Logica is an open-source logic programming language that compiles to SQL and runs on DuckDB, SQLite, PostgreSQL, and BigQuery. Unlike classic Datalog, it freely combines recursion and aggregation, concisely expressing algorithms from shortest paths to PageRank. This expressiveness raises semantic challenges: aggregates update by replacement rather than accumulation, evaluation depends on rule scheduling, and programs may converge to meaningful results without reaching a fixpoint, placing them outside traditional fixpoint semantics. We address this with Defendant-Opponent (DO) semantics, a stabilization-based framework for nonmonotonic logic programs. Evaluation is modeled as a rewrite system over derivation states, and a ground atom is true if, from every reachable state, some continuation makes the atom persist in all further derivations. This admits two equivalent characterizations: game-theoretically, truth is what a Defendant can defend against any Opponent in a three-turn game; and modally, truth corresponds to []<>[]t in the derivation graph viewed as a Kripke structure, placing nonmonotonic reasoning within S4. DO semantics coincides with least fixpoint semantics for positive Datalog and is compatible with both Well-Founded and Stable Model Semantics. For programs that converge without a fixpoint, ω-limit interpretations give rigorous meaning to iterative computations such as PageRank.

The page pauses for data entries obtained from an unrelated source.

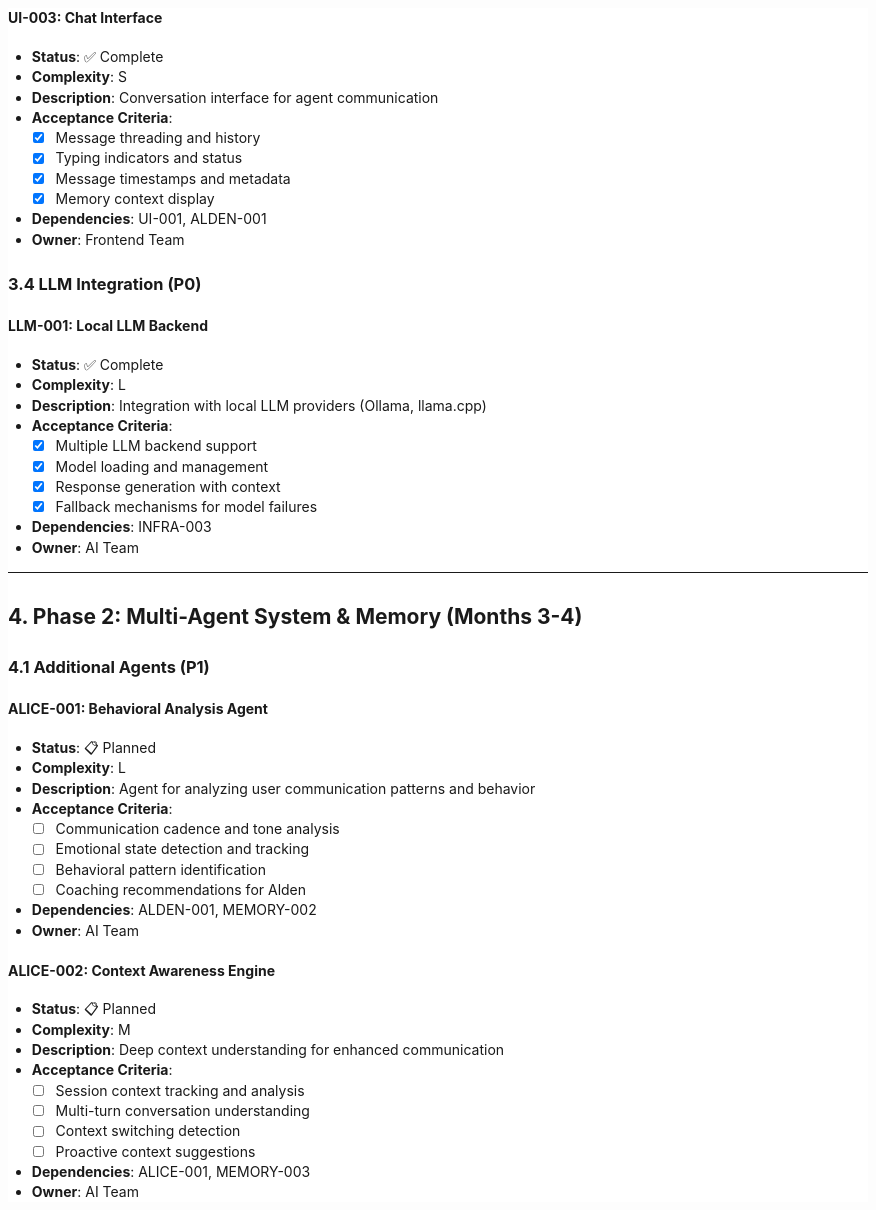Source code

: #### UI-003: Chat Interface
- **Status**: ✅ Complete
- **Complexity**: S
- **Description**: Conversation interface for agent communication
- **Acceptance Criteria**:
  - [x] Message threading and history
  - [x] Typing indicators and status
  - [x] Message timestamps and metadata
  - [x] Memory context display
- **Dependencies**: UI-001, ALDEN-001
- **Owner**: Frontend Team

### 3.4 LLM Integration (P0)

#### LLM-001: Local LLM Backend
- **Status**: ✅ Complete
- **Complexity**: L
- **Description**: Integration with local LLM providers (Ollama, llama.cpp)
- **Acceptance Criteria**:
  - [x] Multiple LLM backend support
  - [x] Model loading and management
  - [x] Response generation with context
  - [x] Fallback mechanisms for model failures
- **Dependencies**: INFRA-003
- **Owner**: AI Team

---

## 4. Phase 2: Multi-Agent System & Memory (Months 3-4)

### 4.1 Additional Agents (P1)

#### ALICE-001: Behavioral Analysis Agent
- **Status**: 📋 Planned
- **Complexity**: L
- **Description**: Agent for analyzing user communication patterns and behavior
- **Acceptance Criteria**:
  - [ ] Communication cadence and tone analysis
  - [ ] Emotional state detection and tracking
  - [ ] Behavioral pattern identification
  - [ ] Coaching recommendations for Alden
- **Dependencies**: ALDEN-001, MEMORY-002
- **Owner**: AI Team

#### ALICE-002: Context Awareness Engine
- **Status**: 📋 Planned
- **Complexity**: M
- **Description**: Deep context understanding for enhanced communication
- **Acceptance Criteria**:
  - [ ] Session context tracking and analysis
  - [ ] Multi-turn conversation understanding
  - [ ] Context switching detection
  - [ ] Proactive context suggestions
- **Dependencies**: ALICE-001, MEMORY-003
- **Owner**: AI Team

翻译：Logica是一种开源逻辑编程语言，可编译为SQL并在DuckDB、SQLite、PostgreSQL及BigQuery上运行。与经典Datalog不同，Logica自由结合了递归与聚合，能够简洁地表达从最短路径到PageRank的各类算法。这种表达能力引发了语义层面的挑战：聚合通过替换而非累积进行更新，求值结果依赖于规则调度，程序在没有达到不动点的情况下仍可能收敛至有意义的结果，从而超出传统不动点语义的适用范围。为此，我们提出被告-对手（DO）语义——一种针对非单调逻辑程序的稳定化框架。求值过程被建模为基于推导状态的重写系统，当从所有可达状态出发均存在某个延续方案使得原子命题在所有后续推导中持续成立时，该接地原子被视为真。该定义具有两种等价刻画：在博弈论层面，真即被告在三人博弈中能够针对任意对手捍卫的结论；在模态逻辑层面，真对应于将推导图视为克里普克结构时的[]<>[]t公式，从而将非单调推理纳入S4模态系统。DO语义对正Datalog程序与最小不动点语义完全一致，并与良基语义及稳定模型语义兼容。对于收敛于非不动点的程序，ω-极限解释为PageRank等迭代计算提供了严谨的语义基础。